On the other sideline, Texas A&M has seen a downtick in talent over the past few seasons. However, they still have a few prospects worth mentioning. Colton Prater (junior tackle, #76) has the physical profile and the traits to be a top tackle prospect if he can be more consistent. He will be blocking for Trayveon Williams (junior running back, #5), who is the focal point of the Aggie offense. Daylon Mack (senior defensive tackle, #34) and Kingsley Keke (senior defensive tackle, #8) may not be the Clemson defensive line, but are both strong prospects in their own right who can garner some buzz with a strong performance against one of the top teams in the nation.

University of Southern California at Stanford - 8:30 PM, FOX

For a nightcap, we have the second major rivalry game of the day with Stanford-USC. It seems like every year we say that USC is finally back, but this year, it may actually be the case. Tyler Petite (senior tight end, #82) and Daniel Imatorbhebhe (junior tight end, #88) form one of the best tight end duos in the country. Toa Lobendahn (senior guard/center, #50) leads the offensive line with the skill of a tackle but the length of a guard. Cameron Smith (senior linebacker, #35) and Marvell Tell III (senior safety, #7) could easily be Day 2 picks on defense, while Porter Gustin (senior outside linebacker, #45), Iman Marshall (senior cornerback, #8), and Christian Rector (junior defensive end, #89) could be later round prospects if they are able to put USC back on top of the PAC-12.

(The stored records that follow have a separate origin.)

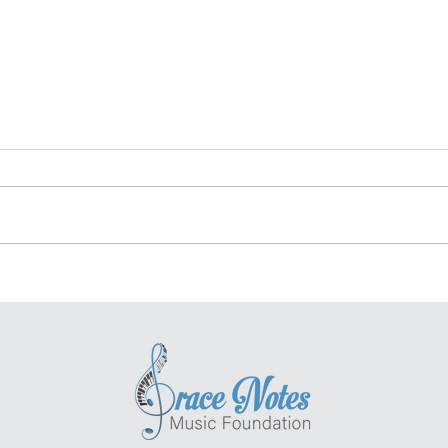
Bravo! Elias Cohen -
Har
Grace Notes Scholar
Hea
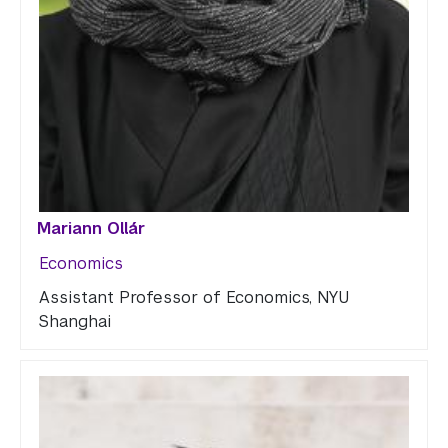
Mariann Ollár
Economics
Assistant Professor of Economics, NYU
Shanghai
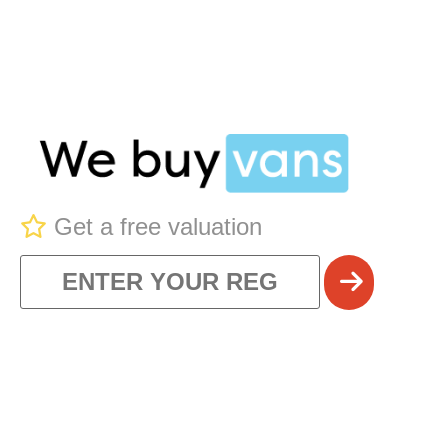
Get a free valuation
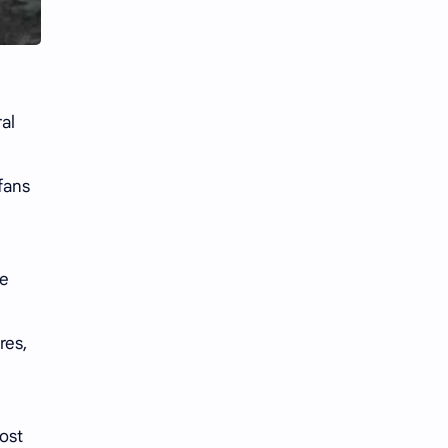
Li Yitong
Liu Haocun
Liu Yifei
Liu Yuning
Lu Yuxiao
MNL48
al
MUB48
Meng Ziyi
fans
Mew Suppasit
Mile Phakphum
Nagano Mei
POLARIX
re
SGO48
Series
res,
Song Weilong
Song Zuer
Team SH
Team TP
ost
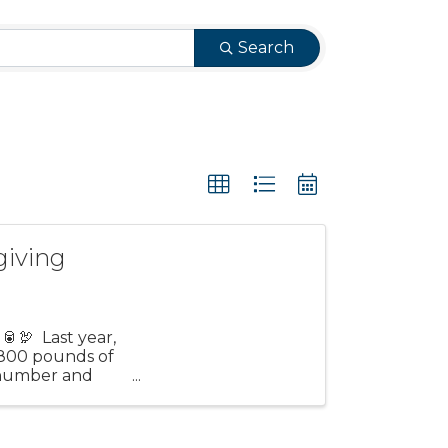
Search
giving
🥫🦃 Last year,
 800 pounds of
t number and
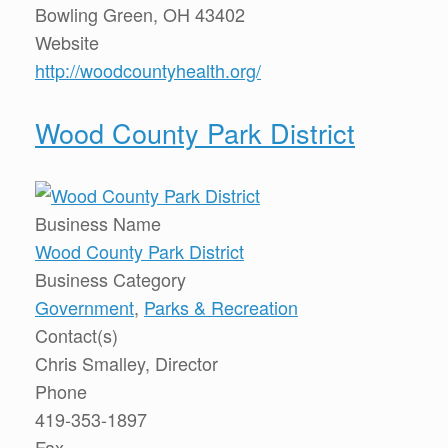
Bowling Green, OH 43402
Website
http://woodcountyhealth.org/
Wood County Park District
Business Name
Wood County Park District
Business Category
Government
,
Parks & Recreation
Contact(s)
Chris Smalley, Director
Phone
419-353-1897
Fax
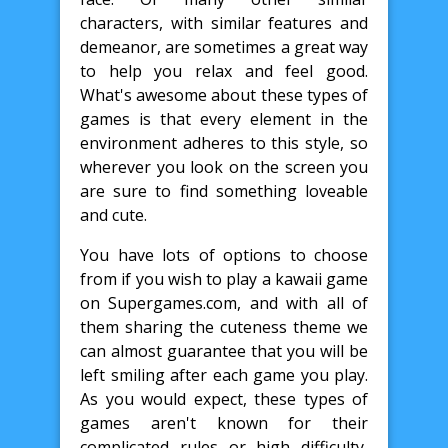
characters, with similar features and
demeanor, are sometimes a great way
to help you relax and feel good.
What's awesome about these types of
games is that every element in the
environment adheres to this style, so
wherever you look on the screen you
are sure to find something loveable
and cute.
You have lots of options to choose
from if you wish to play a kawaii game
on Supergames.com, and with all of
them sharing the cuteness theme we
can almost guarantee that you will be
left smiling after each game you play.
As you would expect, these types of
games aren't known for their
complicated rules or high difficulty,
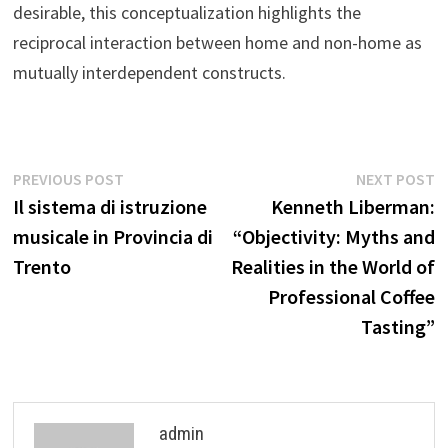
desirable, this conceptualization highlights the
reciprocal interaction between home and non-home as
mutually interdependent constructs.
Post
Previous
N
PREVIOUS POST
NEXT POST
post:
p
Il sistema di istruzione
Kenneth Liberman:
navigation
musicale in Provincia di
“Objectivity: Myths and
Trento
Realities in the World of
Professional Coffee
Tasting”
admin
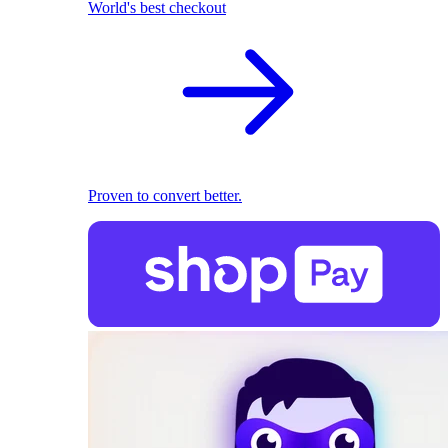
World's best checkout
Proven to convert better.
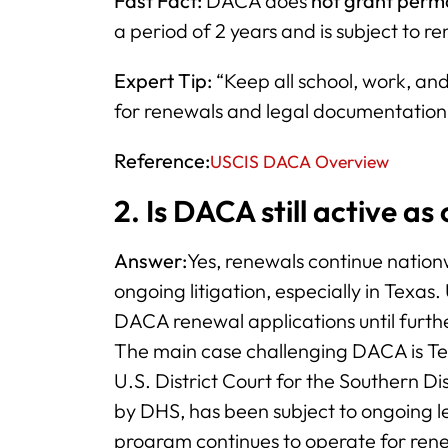
Fast Fact:
DACA does
not grant perma
a period of 2 years and is subject to r
Expert Tip:
“Keep all school, work, and
for renewals and legal documentation
Reference:
USCIS DACA Overview
2. Is DACA still active a
Answer:
Yes, renewals continue nationw
ongoing litigation, especially in Texa
DACA renewal applications until furthe
The main case challenging DACA is Texa
U.S. District Court for the Southern Di
by DHS, has been subject to ongoing l
program continues to operate for rene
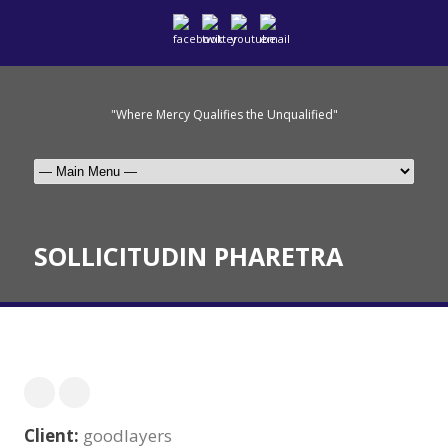
"Where Mercy Qualifies the Unqualified"
SOLLICITUDIN PHARETRA
Client:
goodlayers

Stanford’s powerful offense will look to find balance, with Bryce Love (senior running back, #20) hoping to rebound from a weak first game and J.J. Arcega-Whiteside (junior wide receiver, #19) looking to maintain his dominating week one performance. Kaden Smith (junior tight end, #82), Nate Herbig (junior guard, #63), Jesse Burkett (senior center, #73), A.T. Hall (senior tackle, #75), Brandon Fanaika (senior guard, #71), and Trenton Irwin (senior wide receiver, #2) all hope to continue their strong start from last week. On defense, Bobby Okereke (senior linebacker, #20) and Alijah Holder (senior cornerback, #13) will be tested against USC. Jake Bailey (senior punter, #14) is one of the best punting prospects in the nation, and may be a difference-maker if the game turns into a field position battle.

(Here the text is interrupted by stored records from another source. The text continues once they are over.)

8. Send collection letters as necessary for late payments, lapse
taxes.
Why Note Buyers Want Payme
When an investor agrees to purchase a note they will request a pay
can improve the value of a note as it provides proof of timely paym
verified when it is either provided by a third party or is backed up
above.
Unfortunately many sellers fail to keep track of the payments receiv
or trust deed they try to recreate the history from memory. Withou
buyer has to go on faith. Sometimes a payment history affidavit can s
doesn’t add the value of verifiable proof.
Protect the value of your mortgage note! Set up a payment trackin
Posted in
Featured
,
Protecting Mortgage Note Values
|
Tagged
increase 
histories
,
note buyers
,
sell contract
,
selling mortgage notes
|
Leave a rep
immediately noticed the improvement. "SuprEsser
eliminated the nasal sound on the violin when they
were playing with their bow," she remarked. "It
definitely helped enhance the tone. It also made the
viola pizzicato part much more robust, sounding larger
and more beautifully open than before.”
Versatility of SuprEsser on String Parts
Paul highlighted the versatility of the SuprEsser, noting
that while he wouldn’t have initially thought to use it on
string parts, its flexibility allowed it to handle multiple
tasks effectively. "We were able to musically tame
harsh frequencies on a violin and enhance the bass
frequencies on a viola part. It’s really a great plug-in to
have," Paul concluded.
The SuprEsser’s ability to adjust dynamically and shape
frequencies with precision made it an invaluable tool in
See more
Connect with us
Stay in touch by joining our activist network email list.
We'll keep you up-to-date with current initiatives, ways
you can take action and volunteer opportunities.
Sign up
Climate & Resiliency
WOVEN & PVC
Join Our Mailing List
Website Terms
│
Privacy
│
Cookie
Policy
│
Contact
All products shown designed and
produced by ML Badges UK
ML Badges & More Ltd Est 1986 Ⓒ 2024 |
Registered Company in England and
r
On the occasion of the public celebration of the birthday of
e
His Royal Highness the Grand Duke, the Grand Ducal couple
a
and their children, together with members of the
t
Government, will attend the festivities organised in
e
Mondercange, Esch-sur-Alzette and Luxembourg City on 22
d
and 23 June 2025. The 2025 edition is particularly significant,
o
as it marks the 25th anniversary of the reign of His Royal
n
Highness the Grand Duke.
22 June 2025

Michigan State University at Arizona State University - 10:45 PM, ESPN

Michigan State features the above-mentioned Brian Lewerke (junior quarterback, #14), who leads an offense with some dynamic and balanced weapons, including Felton Davis III (senior wide receiver, #18), L.J. Scott (senior running back, #3), Matt Sokol (senior tight end, #81). On defense, Khari Willis (senior safety, #27), David Dowell (junior safety, #6), Justin Layne (junior cornerback, #2), Raequan Williams (junior defensive tackle, #99), and Joe Bachie (junior linebacker, #32) all have hopes of being drafted from a talented Michigan State team that could compete for a Big Ten East Division title this year.

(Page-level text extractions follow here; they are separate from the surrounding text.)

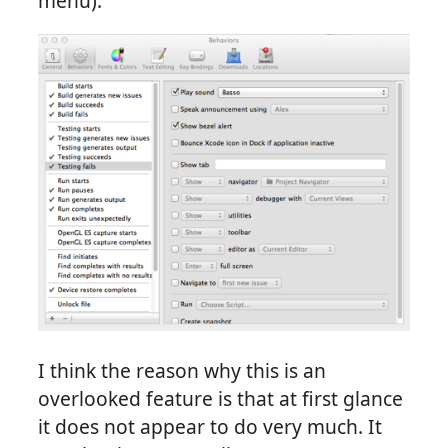
menu):
I think the reason why this is an
overlooked feature is that at first glance
it does not appear to do very much. It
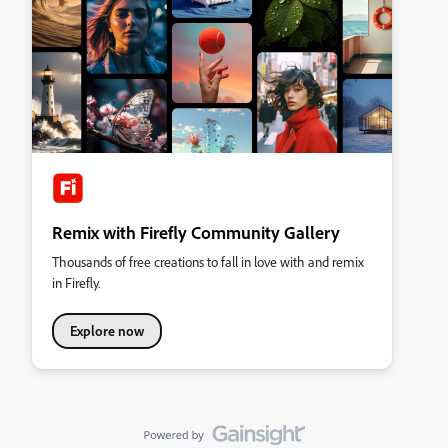
Remix with Firefly Community Gallery
Thousands of free creations to fall in love with and remix
in Firefly.
Explore now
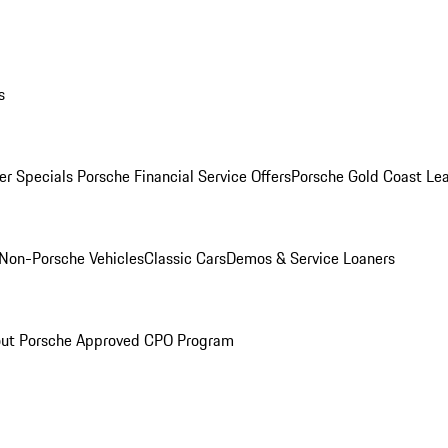
s
r Specials
Porsche Financial Service Offers
Porsche Gold Coast Lea
Non-Porsche Vehicles
Classic Cars
Demos & Service Loaners
ut Porsche Approved CPO Program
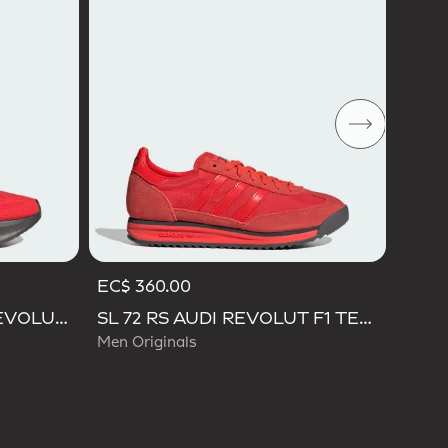
Men O
EC$ 360.00
ULTRABOOST 5 AUDI REVOLUT F1 TEAM SHOES
SL 72 RS AUDI REVOLUT F1 TEAM SHOES
Men Originals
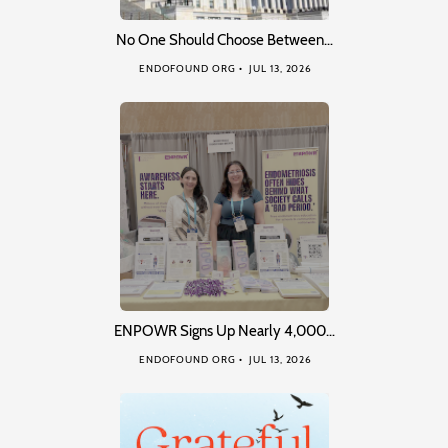
No One Should Choose Between…
ENDOFOUND ORG
JUL 13, 2026
ENPOWR Signs Up Nearly 4,000…
ENDOFOUND ORG
JUL 13, 2026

Arizona State may not have the numbers of other schools, but their top-end talent is up there with anybody. N'Keal Harry (junior wide receiver, #1) is the WR1 for many scouts, and a dominating performance against a Big Ten defense could go a long way towards cementing his status there. Manny Wilkins (senior quarterback, #5) will do everything he can to help him get there, but is also a late-round possibility at quarterback in his own right.